WHAT THIS TASK INVOLVES >> Lift out, unaltered, the lines of the material below between the line holding "neck: (286, 172)" and the line holding "right back paw: (230, 507)", counting both.
==== RECORDS PROVIDED ====
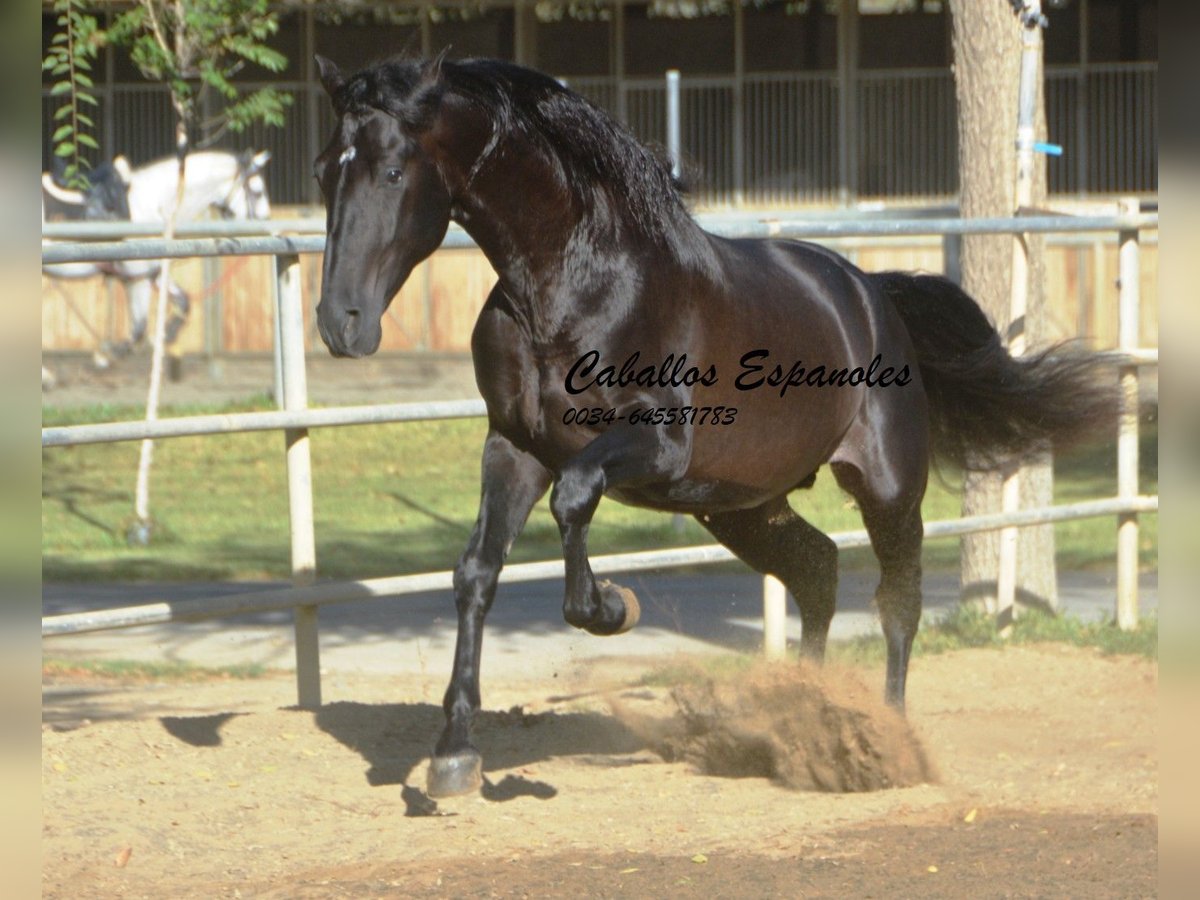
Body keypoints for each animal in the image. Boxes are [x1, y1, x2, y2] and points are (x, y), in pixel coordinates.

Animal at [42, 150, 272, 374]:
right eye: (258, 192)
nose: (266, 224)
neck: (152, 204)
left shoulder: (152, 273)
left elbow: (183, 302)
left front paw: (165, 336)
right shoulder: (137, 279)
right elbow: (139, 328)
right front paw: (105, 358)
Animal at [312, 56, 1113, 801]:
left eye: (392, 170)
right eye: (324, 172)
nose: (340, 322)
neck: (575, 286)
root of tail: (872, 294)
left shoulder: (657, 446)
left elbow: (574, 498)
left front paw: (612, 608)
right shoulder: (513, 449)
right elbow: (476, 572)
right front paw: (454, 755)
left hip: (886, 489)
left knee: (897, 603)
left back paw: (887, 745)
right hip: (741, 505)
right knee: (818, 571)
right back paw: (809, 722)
====
==== RECORDS PROVIDED ====
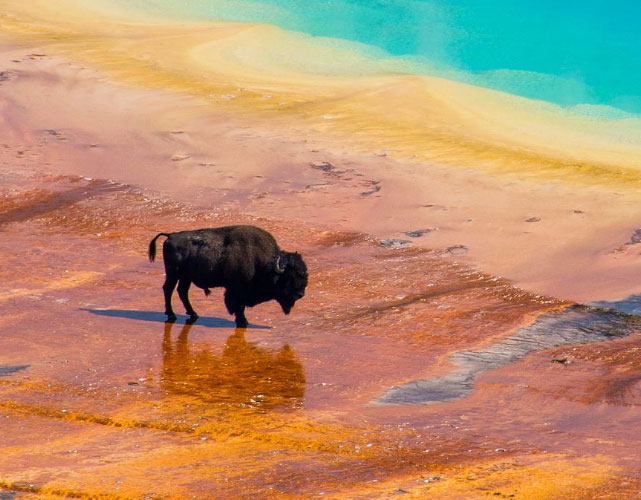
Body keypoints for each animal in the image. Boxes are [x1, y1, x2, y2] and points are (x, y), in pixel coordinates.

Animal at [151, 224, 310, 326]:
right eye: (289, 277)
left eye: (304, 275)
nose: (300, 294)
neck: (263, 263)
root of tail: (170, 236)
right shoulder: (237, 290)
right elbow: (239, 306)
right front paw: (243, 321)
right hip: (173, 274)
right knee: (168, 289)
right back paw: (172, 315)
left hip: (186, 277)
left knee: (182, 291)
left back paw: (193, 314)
====
==== RECORDS PROVIDED ====
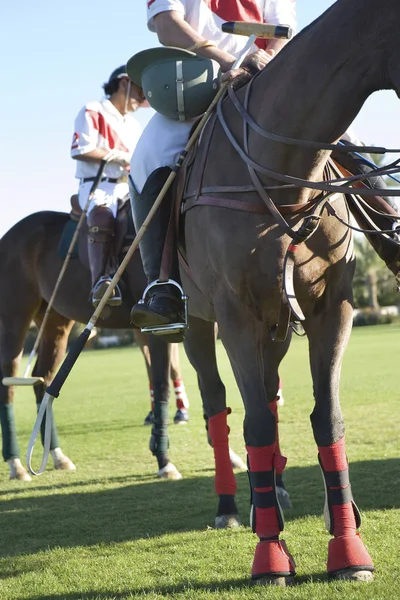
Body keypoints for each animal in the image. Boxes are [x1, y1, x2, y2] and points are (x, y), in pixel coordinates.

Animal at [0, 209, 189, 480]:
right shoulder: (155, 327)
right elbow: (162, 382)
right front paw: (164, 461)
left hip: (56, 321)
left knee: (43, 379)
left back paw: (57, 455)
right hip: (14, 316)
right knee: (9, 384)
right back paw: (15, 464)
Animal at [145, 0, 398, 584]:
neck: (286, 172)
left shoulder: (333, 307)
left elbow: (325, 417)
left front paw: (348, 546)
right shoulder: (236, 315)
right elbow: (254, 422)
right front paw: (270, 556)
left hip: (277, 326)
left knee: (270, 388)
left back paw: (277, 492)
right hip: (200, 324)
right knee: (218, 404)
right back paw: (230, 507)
====
EXERCISE RESPONSE >>
neck: (286, 172)
left shoulder: (333, 307)
left elbow: (325, 417)
left front paw: (348, 546)
right shoulder: (236, 315)
right elbow: (254, 422)
right front paw: (270, 556)
left hip: (277, 326)
left knee: (270, 388)
left back paw: (277, 492)
right hip: (200, 324)
right knee: (218, 404)
right back paw: (230, 507)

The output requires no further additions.